George Lusztig

George Lusztig

Abdun-Nur Professor of Mathematics

Phone: (617) 253-4398

Office: 2-365

Research

Group Representations, Algebraic Groups

Bio

George Lusztig is the Abdun-Nur Professor of Mathematics. He joined the MIT mathematics faculty in 1978 following a professorship appointment at the University of Warwick, 1974-77. He was appointed Norbert Wiener Professor at MIT 1999-2009.

Lusztig graduated from the University of Bucharest in 1968, and received both the M.A. and Ph.D. from Princeton University in 1971 under the direction of Michael Atiyah and William Browder. Professor Lusztig works on geometric representation theory and algebraic groups.
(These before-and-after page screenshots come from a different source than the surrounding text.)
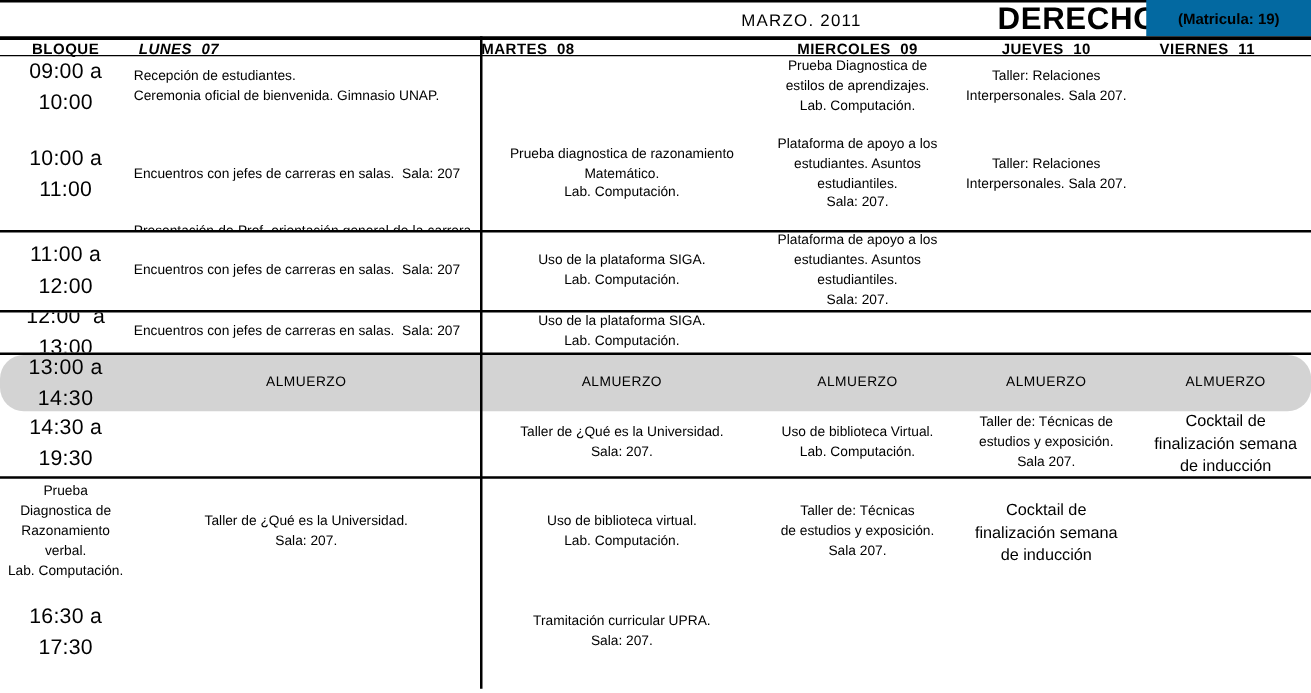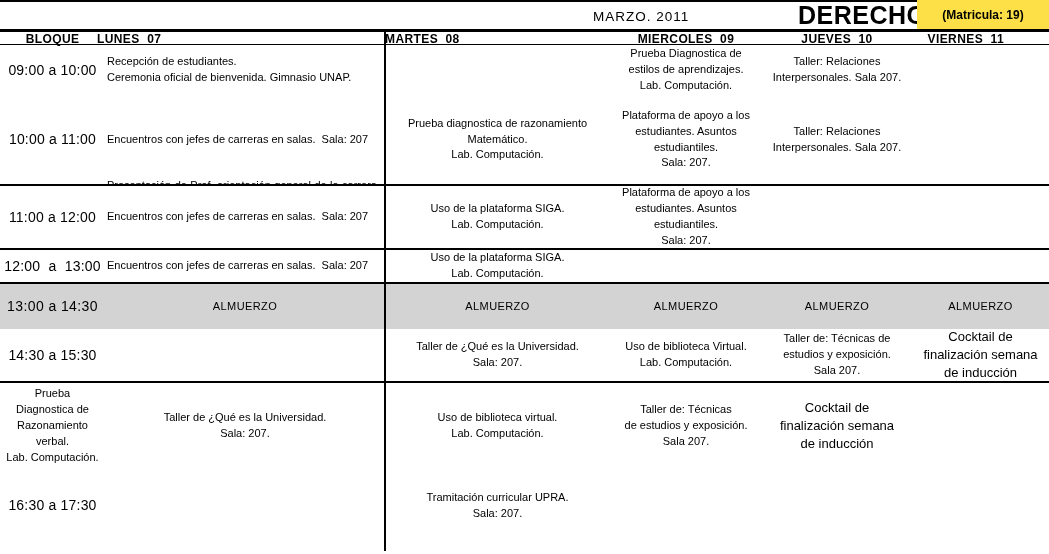--- a/index.html
+++ b/index.html
@@ -14,21 +14,21 @@
   .program   { position:absolute; left:798px; top:1px; font-size:25px; font-weight:800; letter-spacing:0.5px; }
   .matricula {
     position:absolute; left:917px; top:0; width:132px; height:29px;
     display:flex; align-items:center; justify-content:center;
     font-size:12px; font-weight:bold; background:#00ff00; white-space:pre;
   }
   .thickline { position:absolute; left:0; top:29px; width:100%; height:3px; background:#000; }
   .thinline  { position:absolute; left:0; top:44px; width:100%; height:1px; background:#000; }
   .colhead { position:absolute; top:32px; height:12px; font-size:12px; font-weight:bold; letter-spacing:0.4px; white-space:pre; }
   .ch-bloque    { left:0;     width:105px; text-align:center; }
-  .ch-lunes     { left:97px; }
+  .ch-lunes     { left:111px;font-style:italic; }
   .ch-martes    { left:385px; width:225px; }
   .ch-miercoles { left:610px; width:152px; text-align:center; }
   .ch-jueves    { left:762px; width:150px; text-align:center; }
   .ch-viernes   { left:867px; width:137px; text-align:right; }
 
   .rows { position:absolute; left:0; top:45px; width:1049px; }
   .row { display:grid; grid-template-columns:105px 280px 225px 152px 150px 137px; box-sizing:border-box; }
   .r1 { height:50px; }
   .r2 { height:91px; border-bottom:2px solid #000; }
   .r3 { height:64px; border-bottom:2px solid #000; }
@@ -36,38 +36,38 @@
   .r5 { height:45px; }
   .r6 { height:54px; border-bottom:2px solid #000; }
   .r7 { height:86px; }
   .r8 { height:73px; }
 
   .cell {
     display:flex; flex-direction:column; align-items:center; justify-content:center;
     text-align:center; font-size:11px; line-height:1.45; white-space:pre-wrap;
     padding:1px 6px; box-sizing:border-box; overflow:hidden;
   }
-  .cell.time { font-size:14px; letter-spacing:0.2px; padding:0; }
+  .cell.time { font-size:17px; letter-spacing:0.2px; padding:0; }
   .cell.left { align-items:flex-start; text-align:left; padding-left:2px; justify-content:center; }
   .para-cell { display:block; text-align:left; padding:5px 5px 0 2px; }
   .pline1 { white-space:pre-wrap; line-height:14.5px; font-size:11px; }
   .ppara  { white-space:normal; text-align:justify; line-height:14.5px; font-size:11px; }
   .lunch .cell { letter-spacing:0.4px; }
   .viernes-big { font-size:13px; line-height:1.4; }
   .vline { position:absolute; left:384px; top:29px; width:2px; height:522px; background:#000; z-index:5; }
 </style>
 </head>
 <body>
 
 <div class="page">
   <div class="topline"></div>
 
   <span class="doc-month">MARZO. 2011</span>
   <span class="program">DERECHO</span>
-  <span class="matricula" style="background: #fde047;">(Matricula: 19)</span>
+  <span class="matricula" style="background: #0369a1;">(Matricula: 19)</span>
 
   <div class="thickline"></div>
   <span class="colhead ch-bloque">BLOQUE</span>
   <span class="colhead ch-lunes">LUNES  07</span>
   <span class="colhead ch-martes">MARTES  08</span>
   <span class="colhead ch-miercoles">MIERCOLES  09</span>
   <span class="colhead ch-jueves">JUEVES  10</span>
   <span class="colhead ch-viernes">VIERNES  11</span>
   <div class="thinline"></div>
 
@@ -120,31 +120,31 @@
     <div class="row r4">
       <div class="cell time">12:00  a  13:00</div>
       <div class="cell left">Encuentros con jefes de carreras en salas.  Sala: 207</div>
       <div class="cell">Uso de la plataforma SIGA.
 Lab. Computación.</div>
       <div class="cell"></div>
       <div class="cell"></div>
       <div class="cell"></div>
     </div>
 
-    <div class="row r5 lunch" style="background: rgb(211, 211, 211);">
+    <div class="row r5 lunch" style="background: rgb(211, 211, 211); border-radius: 19px;">
       <div class="cell time">13:00 a 14:30</div>
       <div class="cell">ALMUERZO</div>
       <div class="cell">ALMUERZO</div>
       <div class="cell">ALMUERZO</div>
       <div class="cell">ALMUERZO</div>
       <div class="cell">ALMUERZO</div>
     </div>
 
     <div class="row r6">
-      <div class="cell time">14:30 a 15:30</div>
+      <div class="cell time">14:30 a 19:30</div>
       <div class="cell"></div>
       <div class="cell">Taller de ¿Qué es la Universidad.
 Sala: 207.</div>
       <div class="cell">Uso de biblioteca Virtual.
 Lab. Computación.</div>
       <div class="cell">Taller de: Técnicas de
 estudios y exposición.
 Sala 207.</div>
       <div class="cell viernes-big">Cocktail de
 finalización semana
He has received numerous research distinctions, including the Berwick Prize of the London Mathematical Society (1977), the AMS Cole Prize in Algebra (1985), and the Brouwer Medal of the Dutch Mathematical Society (1999), and the AMS Leroy P. Steele Prize for Lifetime Achievement (2008), "for entirely reshaping representation theory, and in the process changing much of mathematics."

In 2014, Professor Lusztig received the Shaw Prize in Mathematical Sciences, "for his fundamental contributions to algebra, algebraic geometry, and representation theory, and for weaving these subjects together to solve old problems and reveal beautiful new connections." In 2022, George Lusztig, he was awarded the prestigious Wolf Prize in Mathematics "for groundbreaking contributions to representation theory and related areas."

Other distinctions include the Honorary Professor at the University of Cordoba, 1989, and the Doctor Honoris Causa from the University of Paris VII, 1997. In 2003, he was awarded the Romanian National Order "Faithful Service" Grade of Commander. He was named Honorary Member of the Mathematics Institute of the Romanian Academy in 2005, and received the Diploma of Academic Merit by the Romanian Academy in 2007. He was also awarded a Simons Fellowship in Mathematics in 2014, and again in 2021.

Professor Lusztig is a Fellow of the Royal Society (1983), Fellow of the American Academy of Arts & Sciences (1991), and Member of the National Academy of Sciences (1992).